• We’re currently investigating an issue related to the forum theme and styling that is impacting page layout and visual formatting. The problem has been identified, and we are actively working on a resolution. There is no impact to user data or functionality, this is strictly a front-end display issue. We’ll post an update once the fix has been deployed. Thanks for your patience while we get this sorted.

Any good solid state IDE or SATA hard drives available yet?

wnied

Diamond Member
I have a 250GB 7200rpm 16mb cash drive, I'm looking to try to get a 20 - 60GB solid state hard drive that I could install my OS on for boot up, and use the 250 gigger to be a secondary drive....

Anyone try this yet? or know of anyplace to get a Simple Tech Zeus 3.5 inch IDE or SATA drive?

~wnied~
 
20gb-60gb? I'd imagine that's at least several thousand dollars of storage, probably closer to $10k or so. Gigabyte _did_ make a little PCI-powered card with four DDR slots that acted as a SATA drive. It got mixed reviews - actual bandwidth wasn't as impressive as it could be, but seek times were suitably impressive. 8gb is enough to store your Windows partition on, anyways.

I'd go with a Raptor. Much cheaper, and it'd do what you want just as well.

-Erwos
 
If you want to increase boot times you need to avoid the flash hard drives for at least a couple years. They're still behind the power curve.

The RAM based HD's are a little faster but very expensive for small capacities.
As flash technology gets better I suspect people will give up on that idea entirely.
 
i know that samsung released a solid state 32GB drive. the cost is actually only $960. not several thousand. i suggest getting a raptor instead.
 
I came across a company called Simple Technologies who make a 20 to 60GB IDE or SATA solid state hard drive to replace mechanical drives within industrial machinery. I'm dying to try putting an OS on it to see how quickly it boots. With no mechanical parts to wait to spin up for, why wouldnt performance be instant?

~wnied~
 
Most of your boot up/load speed is not delayed by the HDD - but by the amount of stuff you load for startup. Just for comparison, what is your present Windows load speed? - start counting after POST and the start beep. Stop when all your icons are stable, including the system tray.

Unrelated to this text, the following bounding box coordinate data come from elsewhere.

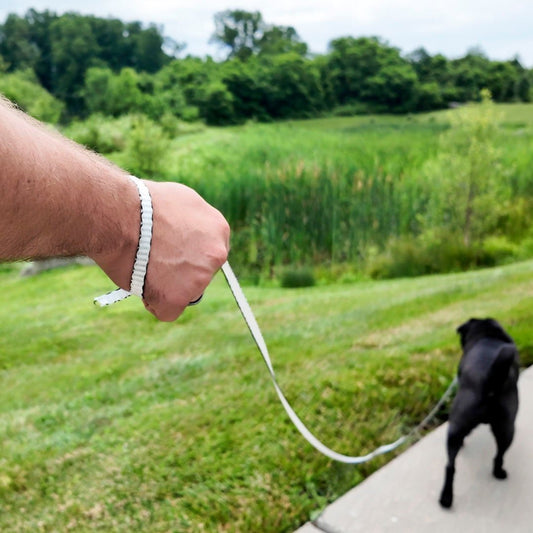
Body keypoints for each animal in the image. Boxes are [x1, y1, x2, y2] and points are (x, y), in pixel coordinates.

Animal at [438, 316, 516, 508]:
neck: (487, 334)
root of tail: (489, 380)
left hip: (455, 430)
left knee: (450, 466)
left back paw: (446, 498)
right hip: (507, 430)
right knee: (499, 455)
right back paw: (498, 472)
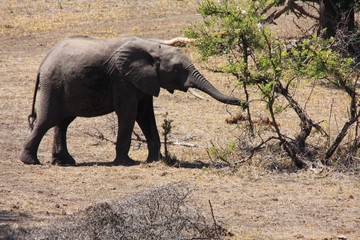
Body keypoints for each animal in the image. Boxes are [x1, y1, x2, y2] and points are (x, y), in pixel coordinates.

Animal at [19, 35, 242, 166]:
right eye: (177, 69)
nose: (242, 102)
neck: (154, 47)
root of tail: (43, 63)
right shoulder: (123, 80)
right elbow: (128, 113)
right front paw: (126, 162)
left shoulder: (144, 80)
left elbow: (145, 115)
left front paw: (154, 160)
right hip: (54, 85)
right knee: (47, 120)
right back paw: (30, 161)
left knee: (62, 122)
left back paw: (64, 162)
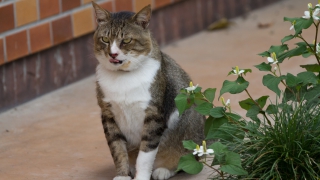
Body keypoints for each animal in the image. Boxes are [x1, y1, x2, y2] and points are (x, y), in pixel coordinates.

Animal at [91, 1, 204, 180]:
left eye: (126, 40)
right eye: (105, 39)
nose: (113, 54)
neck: (123, 77)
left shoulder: (153, 116)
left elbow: (145, 154)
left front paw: (141, 176)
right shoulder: (108, 115)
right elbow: (117, 150)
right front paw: (122, 175)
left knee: (185, 160)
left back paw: (163, 170)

Until we can quantify the problem, we can't provide a cost effective assessment of the solution. I don't think it is too difficult. The current price range of the SimpleTech Zeus drives is $8000 to $50000.

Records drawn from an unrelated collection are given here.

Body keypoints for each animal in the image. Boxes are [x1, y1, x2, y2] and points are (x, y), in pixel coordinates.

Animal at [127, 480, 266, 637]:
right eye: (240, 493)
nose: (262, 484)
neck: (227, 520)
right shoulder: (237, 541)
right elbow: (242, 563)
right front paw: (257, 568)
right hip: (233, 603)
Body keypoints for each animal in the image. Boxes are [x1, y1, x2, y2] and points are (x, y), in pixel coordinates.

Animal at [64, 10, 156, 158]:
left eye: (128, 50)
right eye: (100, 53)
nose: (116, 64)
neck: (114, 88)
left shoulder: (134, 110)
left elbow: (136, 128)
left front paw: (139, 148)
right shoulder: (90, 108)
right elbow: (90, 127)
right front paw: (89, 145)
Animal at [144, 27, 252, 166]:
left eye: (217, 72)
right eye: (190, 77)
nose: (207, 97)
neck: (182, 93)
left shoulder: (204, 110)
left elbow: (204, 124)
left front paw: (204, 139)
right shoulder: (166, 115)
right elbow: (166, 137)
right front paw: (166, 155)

"Zeus SSDs are fully ATA-5-compliant and conform to the same mounting requirements as traditional hard disk drives, making Zeus SSDs drop-in replacements for any standard IDE/ATA-compliant hard disk drive. SimpleTech?s Zeus product line is capable of sustained operation in extreme environmental conditions and complies with military standards, such as MIL-STD-810F. Zeus SSDs offer advanced security features, including secure erase and destructive purge. The security features comply with military standards, including AFSSI 5020, AR 380-19, NAVSO P-5239-26, NISPOM DoD 5220.22-M, and NSA 130-2. SimpleTech?s Zeus SSDs are currently shipping. Price range is $8,000 to $50,000."

 
you best bet is to have a lean boot partition on a I-RAM. You can shove 4GB of RAM and turn it into fast boot drive.. quite expensive though.
 
"Solid state hard drive" is a particularly bad term at this point, as it could refer to both drives using SDRAM (eg, the SimpleTech one or the Gigabyte iRAM), or drives using flash (eg, the Samsung 32gb one). The former is going to outrun any mechanical hard drive, but is horrifically expensive. The latter should have faster seek times (lower latency) and less horrific expense, but actual transfer speed might be slower than a mechanical hard drive.

In short, solid state drives are probably not what you want. If you want to spend tons of money on a hard drive, a 15k RPM U-SCSI3 drive should fit the bill 🙂.